Döviz cephesinde yaşanan gelişmeler artık ne yazık ki birçok merkez bankasının kontrolünden çıkmış durumda. Trump, başkanlık koltuğuna oturduğu zaman yazmıştım. “Artık ekonomik olarak öngörülebilir programlar geride kaldı zira öngörülemez biri Amerika’nın başkanı oldu” demiştim. Euro - dolar paritesine bu gün baktığınızda 1,20’nin üzerinde. Amerikan ve Alman tahvillerinin getirilerine baktığınızda izahı olmayan bir durum var. 2018 yılında Fed ve Avrupa Merkez Bankası’nın söylemleri, gelişmekte olan ülkelerin para birimleri üzerinde belirleyici olacaktır. Dış finansman ihtiyacımız göz önüne alınırsa uluslararası risk iştahı bu kadar büyükken lira cephesinde en azından ilk yarıyıl olumsuz bir gelişme beklemiyorum.

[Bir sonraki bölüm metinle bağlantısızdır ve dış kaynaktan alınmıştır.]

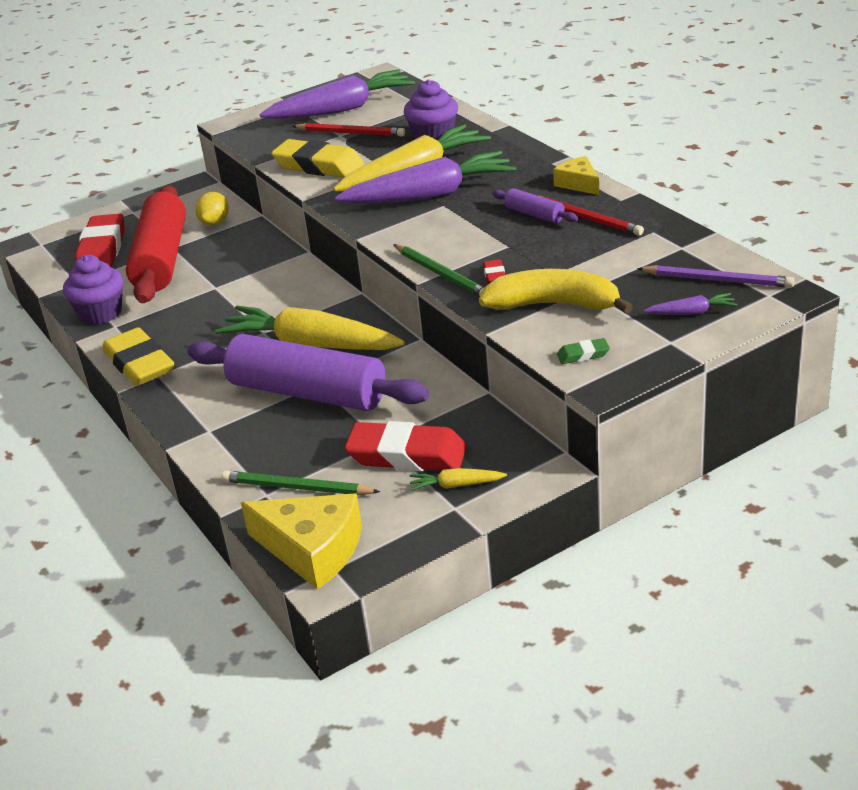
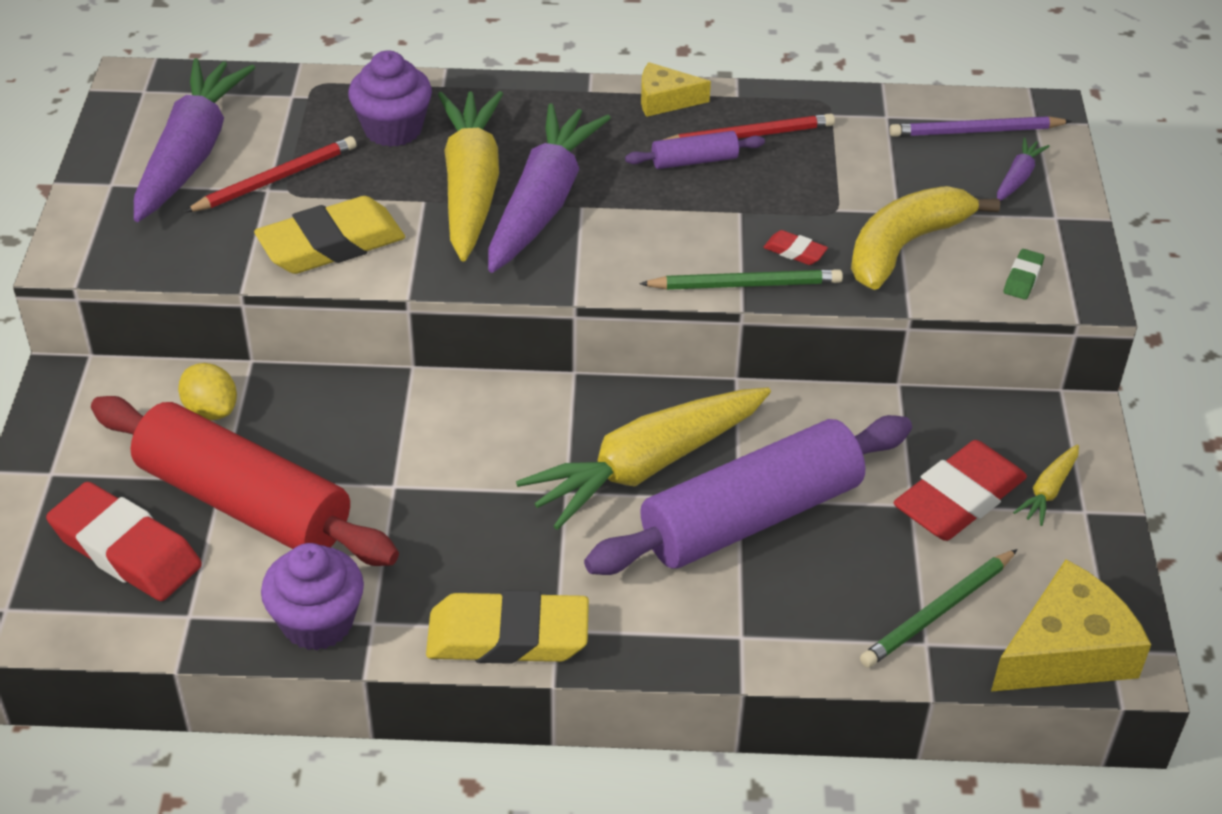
camera: 60 degrees left, 10 degrees up
(717, 280) = (976, 131): purple pencil -> purple pencil turned 150 degrees counterclockwise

Enflasyon rakamları 2017 yılında bir kez daha hedefi tutmadı. Yıllar sonra çift haneli rakamlara geri döndük. Amerika ve Avrupa’nın artsın diye, bizim ise düşsün diye uğraştığımız enflasyonun genel ekonomi için bir çok anlam ifade ettiğini söylemek yanlış olmaz. Faiz oranlarından yatırımlara refah seviyesinden işsizliğe kadar birçok gösterge ile enflasyonun ilişkisi var. Talep cephesinde de, maliyet cephesinde de ülkemiz artan enflasyonu yaşadı. Merkez Bankası’nın enflasyon raporuna göre yüksek seyreden çekirdek enflasyon 2018 için gösterge niteliğinde. Bu verilere göre enflasyonda tek hanelere düşmemiz son çeyreğe kadar pek mümkün gözükmüyor.
Son olarak faizler ne olura bakalım. 2017 yılında onca söyleme rağmen faiz cephesinde olumlu bir gelişme görülmedi. Bunun bir çok sebebi var ancak en temel sebep olarak bankacılık sisteminin ucuz kaynak yaratamamasını söylemek mümkün. Zira 2017 yılında mevduat kredi oranı krediler lehine artmaya devam etti. Kredi Garanti Fonu kapsamında 250 Milyar TL ek kaynak yaratılması bankacılık sistemini, esnafı ve sanayiciyi rahatlatmış oldu. Fakat toplam kredilerin GSYH’ya oranı %60’ı geçtiği için faiz oranlarında yaşanan en ufak gelişmeler tüm ekonomiyi etkileme kabiliyetine kavuştu. Geçen yıla göre ortalama faiz oranlarımız daha yukarılarda ve bunun düşmesi bizden çok biraz dış etkenlere bağlı. Fed periyodik faiz artırımlarına devam edecek ve Avrupa genişleme politikasını bitirecekse finans sistemimizin kaynak maliyeti yükselecektir. Tasarruf oranlarımızın durumu ortada iken 2018 yılında faizlerin düşeceğini söylemek pek mümkün gözükmemektedir.
Döviz enflasyon ve faiz cephesinde 2018 beklentilerimi paylaşmaya çalıştım. Bu öngörülerin gerçekleşmesi ya da gerçekleşmemesi birçok faktöre bağlı. Hepimiz biliyoruz ki ekonomik göstergeler dışında uğraşmakta olduğumuz jeopolitik sorunlarımız var. Temennimiz ve duamız odur ki herkes için hayırlı, bereketli, sağlık ve afiyet içerisinde geçen bir yıl olsun.